<2002年の経済>
2002年の経済成長率は、アジア通貨危機以降もっとも高い5.2%となった。低金利が続いていることに加え、景気拡大により失業率が低下するなど雇用情勢が改善し、また、農産物価格上昇もあって農業従事者を含めた幅広い層の所得が増加したことから、個人消費が堅調に拡大した。民間投資は、住宅を中心に建設投資が引き続き大幅に拡大し、設備投資も年後半から大幅に拡大した。景気対策により政府消費支出は年初に増加したが、その後は、公共投資とともに減少した。一方、原油価格上昇により秋頃から消費者物価上昇率がやや高まった。輸出は電子・電気関連を始めとする製造業製品を中心に大幅に増加した。アメリカ、日本、EUなど主要先進国向け輸出が伸び悩む中、特にASEANや、中国などアジア向け輸出が拡大した。
<2003年の経済見通し>
前年の景気が堅調な拡大となったことから、4〜5%程度の成長になると見込まれる(政府見通し4〜5%、民間機関6社の平均4.3%(2003年4月時点)。民間機関の見通しは半年前(2002年10月時点4.4%)とほぼ同じである。
成長を支える要因としては、低金利や企業収益の増加、雇用拡大を背景として、個人消費や民間投資など内需が景気拡大を牽引すると見込まれる。
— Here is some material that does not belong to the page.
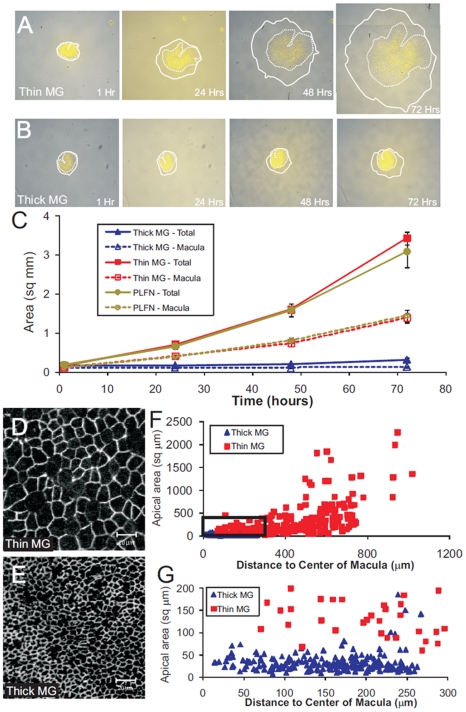
Maculae from E18 mouse utricles spread on thin layers of Matrigel, but spread little on thick droplets of Matrigel.(A) A delaminated utricular epithelium from an E18 mouse utricle cultured on a thin layer of Matrigel (thin MG) shows significant spreading of both the macula (demarcated by the dashed line) and the non-sensory epithelium (tissue between dashed and solid line) over 72 hours in culture. To distinguish the macula from the non-sensory epithelium, hair cells were selectively labeled with the styryl dye, FM1–43 (yellow; [55]). (B) A delaminated utricular epithelium from an E18 mouse utricle cultured on a thick droplet of Matrigel (thick MG) shows little spreading of the macula over 72 hours in culture, though there was spreading of the non-sensory epithelium. (C) The mean total area of the explanted utricular epithelium (solid line) and macula (dashed line) are plotted at each time point for epithelia from E18/19 mouse utricles plated on thick MG, thin MG, or a coverglass coated with poly-lysine and fibronectin (PLFN). (D–E) Confocal images taken near the center of the macula from an E18 mouse utricular epithelium cultured on thin MG (D) or thick MG (E) for 72 hours, and immunostained with antibodies to the tight junctional protein, occludin, to label apical borders of supporting cells. (F) Quantification of the apical area of 210 cells from a single epithelium cultured for 72 hours on thick MG (blue triangle) and 175 cells from a single epithelium cultured on thin MG (red square). Cells grown on thin MG have a significantly larger mean apical area than cells grown on thick MG (384.0±29.7 µm2 versus 32.6±1.5 µm2; p<0.05, Student's t-test). (G) Magnification of the boxed region in (F) showing that even at the center of the macula, cells cultured on thin MG have an enlarged apical area compared to cells cultured on thick MG.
下方リスクとしては、世界的な景気の先行き不透明感により輸出企業の設備投資の増勢が鈍化する可能性、重症急性呼吸器症候群(SARS)の流行により、旅行客減少による観光業の不振等から景気鈍化につながること等が考えられる。
<財政金融政策の動向>
財政は、景気拡大による税収の伸びにより、赤字幅が当初の予定を大幅に下回っている。特に、民間消費の拡大により、付加価値税(VAT)等による収入が大幅に増加しており、2002年10月〜2003年2月の税収は前年比20%増となった。こうした動きを受けて、今年度(2002年10月〜2003年9月)予算の財政赤字については、当初の見通し1,749億バーツ(GDP比3.1%)から、1,325億バーツ(同2.3%)に修正された。また、政府は、2002年12月に個人所得税非課税限度額の引上げや、住宅投資促進を目的とした不動産キャピタルゲイン課税免除など、減税を柱とした内需刺激策を発表し、翌1月から実施している。
金融政策については、2002年11月にアメリカ経済の減速による輸出減少の影響を考慮し、政策金利である14日物レポ金利を0.25ポイント引き下げ1.75%とした。その後は政策金利を据え置いている。為替レートは2002年初から7月にかけて増価した後、一時急激に減価する局面があったものの、その後は増価基調で推移している(3月31日時点1ドル=42.8バーツ)。